Overriding built-in parameters#
If a custom parameter has the same name as a built-in query parameter (filter, sort, require), the built-in behavior is disabled for that operation.
Format converters#
The #format field in an operation registers custom output formats. Each entry maps a format name to a function in the addon module, with an optional media type as a third comma-separated field.
#format xml,to_xml;turtle,to_turtle
The third field declares the media type for that format. It is reported in the OpenAPI document and used for content negotiation: a custom format is selectable via the Accept header, and listed in the OpenAPI response content, only when it declares a media type.
#format skg_if,to_skg_if,application/ld+json
Without the third field a custom format is still reachable through ?format= and -f, but it has no media type, so it is not Accept-negotiable and does not appear in the OpenAPI response content.
The function receives the result as a CSV string and a request_url keyword argument:
def to_xml(csv_string, request_url=""):
return xml_output
request_url is the absolute request URL, built from the API’s #base and the request path with its query string. When page and page_size are present, the URL includes them as-is (e.g., https://example.org/products?page=1&page_size=10).

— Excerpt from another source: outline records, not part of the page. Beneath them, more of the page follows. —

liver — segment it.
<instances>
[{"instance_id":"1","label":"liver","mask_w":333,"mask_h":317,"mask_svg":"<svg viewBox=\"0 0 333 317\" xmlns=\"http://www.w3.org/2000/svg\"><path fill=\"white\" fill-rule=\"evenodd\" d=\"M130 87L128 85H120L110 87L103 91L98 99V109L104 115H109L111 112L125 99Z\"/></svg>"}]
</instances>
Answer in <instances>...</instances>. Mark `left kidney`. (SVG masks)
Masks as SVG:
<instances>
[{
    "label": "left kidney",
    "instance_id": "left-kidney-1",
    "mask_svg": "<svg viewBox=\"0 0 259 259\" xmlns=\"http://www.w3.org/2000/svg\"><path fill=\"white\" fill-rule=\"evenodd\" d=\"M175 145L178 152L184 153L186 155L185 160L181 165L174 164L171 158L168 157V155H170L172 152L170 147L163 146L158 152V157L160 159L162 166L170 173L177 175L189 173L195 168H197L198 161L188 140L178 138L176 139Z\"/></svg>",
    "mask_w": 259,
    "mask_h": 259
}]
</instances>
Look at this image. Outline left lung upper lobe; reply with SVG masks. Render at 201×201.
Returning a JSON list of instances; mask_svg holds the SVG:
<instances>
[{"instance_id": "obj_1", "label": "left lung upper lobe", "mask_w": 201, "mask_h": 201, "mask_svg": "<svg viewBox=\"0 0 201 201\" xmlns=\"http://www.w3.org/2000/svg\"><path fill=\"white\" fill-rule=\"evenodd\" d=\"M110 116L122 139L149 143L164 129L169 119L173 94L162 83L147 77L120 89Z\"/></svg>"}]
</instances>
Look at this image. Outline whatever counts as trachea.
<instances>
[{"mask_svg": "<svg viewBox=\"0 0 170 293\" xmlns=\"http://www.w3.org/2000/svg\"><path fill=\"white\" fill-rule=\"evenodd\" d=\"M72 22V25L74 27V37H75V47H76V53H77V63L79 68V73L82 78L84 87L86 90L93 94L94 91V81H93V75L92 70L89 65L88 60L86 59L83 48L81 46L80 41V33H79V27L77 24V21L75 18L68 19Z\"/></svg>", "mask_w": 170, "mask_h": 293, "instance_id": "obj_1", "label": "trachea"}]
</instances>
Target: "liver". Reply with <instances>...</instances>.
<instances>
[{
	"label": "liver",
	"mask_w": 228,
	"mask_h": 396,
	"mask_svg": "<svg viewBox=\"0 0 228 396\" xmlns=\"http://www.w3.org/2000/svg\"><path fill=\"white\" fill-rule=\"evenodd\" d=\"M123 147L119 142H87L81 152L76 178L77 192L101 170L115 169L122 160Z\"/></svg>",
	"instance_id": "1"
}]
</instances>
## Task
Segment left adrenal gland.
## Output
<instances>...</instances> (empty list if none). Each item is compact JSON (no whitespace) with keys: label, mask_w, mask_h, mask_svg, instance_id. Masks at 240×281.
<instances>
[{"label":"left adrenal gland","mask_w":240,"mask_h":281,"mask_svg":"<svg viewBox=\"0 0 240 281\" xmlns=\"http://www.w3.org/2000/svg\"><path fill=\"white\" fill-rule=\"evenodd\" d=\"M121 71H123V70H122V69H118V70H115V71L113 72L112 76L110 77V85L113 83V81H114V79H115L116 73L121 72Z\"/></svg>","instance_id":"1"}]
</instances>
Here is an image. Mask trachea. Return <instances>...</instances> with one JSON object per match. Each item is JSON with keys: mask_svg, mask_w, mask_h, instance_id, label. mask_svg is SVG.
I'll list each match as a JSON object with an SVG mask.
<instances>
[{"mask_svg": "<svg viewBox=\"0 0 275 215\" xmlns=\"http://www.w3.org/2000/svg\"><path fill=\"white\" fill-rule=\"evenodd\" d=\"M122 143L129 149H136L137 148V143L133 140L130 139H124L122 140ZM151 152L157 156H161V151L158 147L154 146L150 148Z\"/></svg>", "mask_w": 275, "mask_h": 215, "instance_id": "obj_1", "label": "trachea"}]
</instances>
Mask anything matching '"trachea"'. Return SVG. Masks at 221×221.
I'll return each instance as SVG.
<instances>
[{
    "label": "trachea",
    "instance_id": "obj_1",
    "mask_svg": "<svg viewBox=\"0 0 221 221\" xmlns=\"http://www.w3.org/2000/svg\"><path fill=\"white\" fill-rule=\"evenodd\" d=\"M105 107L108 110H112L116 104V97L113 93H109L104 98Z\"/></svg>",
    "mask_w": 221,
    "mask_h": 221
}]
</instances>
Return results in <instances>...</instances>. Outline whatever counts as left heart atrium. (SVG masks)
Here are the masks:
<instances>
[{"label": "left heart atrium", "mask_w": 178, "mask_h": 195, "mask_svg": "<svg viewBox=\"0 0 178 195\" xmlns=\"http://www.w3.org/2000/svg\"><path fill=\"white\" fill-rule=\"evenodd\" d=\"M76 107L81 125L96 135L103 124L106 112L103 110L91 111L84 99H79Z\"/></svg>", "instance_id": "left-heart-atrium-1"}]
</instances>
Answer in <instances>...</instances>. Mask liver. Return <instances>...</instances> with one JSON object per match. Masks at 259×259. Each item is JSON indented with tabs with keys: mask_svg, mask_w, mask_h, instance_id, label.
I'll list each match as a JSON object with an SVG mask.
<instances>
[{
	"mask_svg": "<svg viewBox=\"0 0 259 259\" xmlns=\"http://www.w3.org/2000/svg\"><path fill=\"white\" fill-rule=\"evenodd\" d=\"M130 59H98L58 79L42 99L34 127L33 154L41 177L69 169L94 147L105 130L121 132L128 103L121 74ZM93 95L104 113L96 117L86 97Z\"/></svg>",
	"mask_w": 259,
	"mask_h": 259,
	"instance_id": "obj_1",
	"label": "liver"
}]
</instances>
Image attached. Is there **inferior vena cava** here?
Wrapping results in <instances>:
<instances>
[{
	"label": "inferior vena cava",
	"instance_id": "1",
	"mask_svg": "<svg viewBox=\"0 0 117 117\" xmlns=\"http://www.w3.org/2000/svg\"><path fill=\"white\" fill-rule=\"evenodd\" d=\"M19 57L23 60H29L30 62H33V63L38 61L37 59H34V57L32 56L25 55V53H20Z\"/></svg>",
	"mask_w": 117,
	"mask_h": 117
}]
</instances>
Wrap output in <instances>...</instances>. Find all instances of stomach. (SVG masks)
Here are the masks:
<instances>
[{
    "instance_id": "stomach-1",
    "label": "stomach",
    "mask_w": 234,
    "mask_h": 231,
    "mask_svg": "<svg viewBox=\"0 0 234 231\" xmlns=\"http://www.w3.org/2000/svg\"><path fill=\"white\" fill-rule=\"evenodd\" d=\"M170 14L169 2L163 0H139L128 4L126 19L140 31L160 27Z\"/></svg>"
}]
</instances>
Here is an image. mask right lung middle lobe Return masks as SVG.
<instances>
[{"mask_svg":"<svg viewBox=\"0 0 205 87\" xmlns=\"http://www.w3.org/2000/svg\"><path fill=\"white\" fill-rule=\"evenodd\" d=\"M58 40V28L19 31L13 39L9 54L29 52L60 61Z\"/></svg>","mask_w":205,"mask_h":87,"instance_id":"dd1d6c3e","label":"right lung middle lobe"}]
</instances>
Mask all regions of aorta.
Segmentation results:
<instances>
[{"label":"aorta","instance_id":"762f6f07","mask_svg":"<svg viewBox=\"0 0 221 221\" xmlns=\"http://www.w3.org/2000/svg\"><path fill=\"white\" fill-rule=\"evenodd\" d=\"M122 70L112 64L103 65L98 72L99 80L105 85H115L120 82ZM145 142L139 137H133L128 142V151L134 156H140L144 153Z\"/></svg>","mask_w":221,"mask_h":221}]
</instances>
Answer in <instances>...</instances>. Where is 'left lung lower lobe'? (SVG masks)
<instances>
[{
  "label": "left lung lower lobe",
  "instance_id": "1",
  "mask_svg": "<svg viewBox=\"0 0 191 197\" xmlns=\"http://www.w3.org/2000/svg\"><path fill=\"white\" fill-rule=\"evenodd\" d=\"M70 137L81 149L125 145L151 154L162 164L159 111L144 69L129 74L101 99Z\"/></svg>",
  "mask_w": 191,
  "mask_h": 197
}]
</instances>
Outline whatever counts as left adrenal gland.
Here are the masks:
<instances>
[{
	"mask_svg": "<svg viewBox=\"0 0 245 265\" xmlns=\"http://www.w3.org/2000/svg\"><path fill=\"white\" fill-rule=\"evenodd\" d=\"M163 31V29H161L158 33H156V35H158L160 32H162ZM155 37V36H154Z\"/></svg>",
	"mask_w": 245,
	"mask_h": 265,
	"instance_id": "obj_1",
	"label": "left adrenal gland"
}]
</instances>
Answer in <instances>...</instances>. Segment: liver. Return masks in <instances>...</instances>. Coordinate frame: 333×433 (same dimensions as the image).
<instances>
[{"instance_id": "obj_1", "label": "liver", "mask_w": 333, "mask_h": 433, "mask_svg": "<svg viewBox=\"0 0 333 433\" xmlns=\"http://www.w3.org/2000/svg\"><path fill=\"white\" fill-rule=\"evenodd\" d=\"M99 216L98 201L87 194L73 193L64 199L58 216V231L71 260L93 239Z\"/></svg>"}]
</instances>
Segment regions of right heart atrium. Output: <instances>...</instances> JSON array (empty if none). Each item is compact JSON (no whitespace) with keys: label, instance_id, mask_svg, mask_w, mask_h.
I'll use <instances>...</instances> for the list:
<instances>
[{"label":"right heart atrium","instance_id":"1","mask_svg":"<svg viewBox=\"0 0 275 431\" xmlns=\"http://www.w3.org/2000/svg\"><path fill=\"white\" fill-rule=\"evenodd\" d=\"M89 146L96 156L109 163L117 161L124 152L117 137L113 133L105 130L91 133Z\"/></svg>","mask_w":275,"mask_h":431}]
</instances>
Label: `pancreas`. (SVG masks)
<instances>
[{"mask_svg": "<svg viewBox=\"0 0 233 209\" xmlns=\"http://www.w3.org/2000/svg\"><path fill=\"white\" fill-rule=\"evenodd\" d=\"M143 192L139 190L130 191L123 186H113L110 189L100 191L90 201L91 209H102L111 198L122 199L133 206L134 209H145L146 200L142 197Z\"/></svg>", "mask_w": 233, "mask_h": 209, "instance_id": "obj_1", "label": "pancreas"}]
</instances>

Custom formats can change the number of entities in the output, for example by collapsing multiple CSV rows into a single object. Because of this, RAMOSE cannot determine the correct total item count or page boundaries in advance. When a custom format is configured, RAMOSE passes the full result set to the converter without slicing. The converter is responsible for counting entities, validating page bounds, slicing to the requested page, and embedding pagination metadata in the output.
These formats become available via ?format= in the query string and -f on the CLI.
Default format#
By default, operations return JSON when neither a ?format= parameter nor an Accept header selects a format. The #default_format field overrides this for a specific operation:
#format skg_if,to_skg_if
#default_format skg_if
With this configuration, requests that do not select a format use the to_skg_if converter. Clients can still request other formats explicitly (e.g., ?format=csv or ?format=json).
The value must be a format name registered in #format or one of the built-in formats (csv, json).
When #default_format is set to a custom format, the “Result fields type” section is not shown in the HTML documentation. The output structure of a custom converter typically does not match the tabular columns declared in #field_type, so displaying them would be misleading. The #field_type field is still required: it controls column selection, ordering, and type casting internally.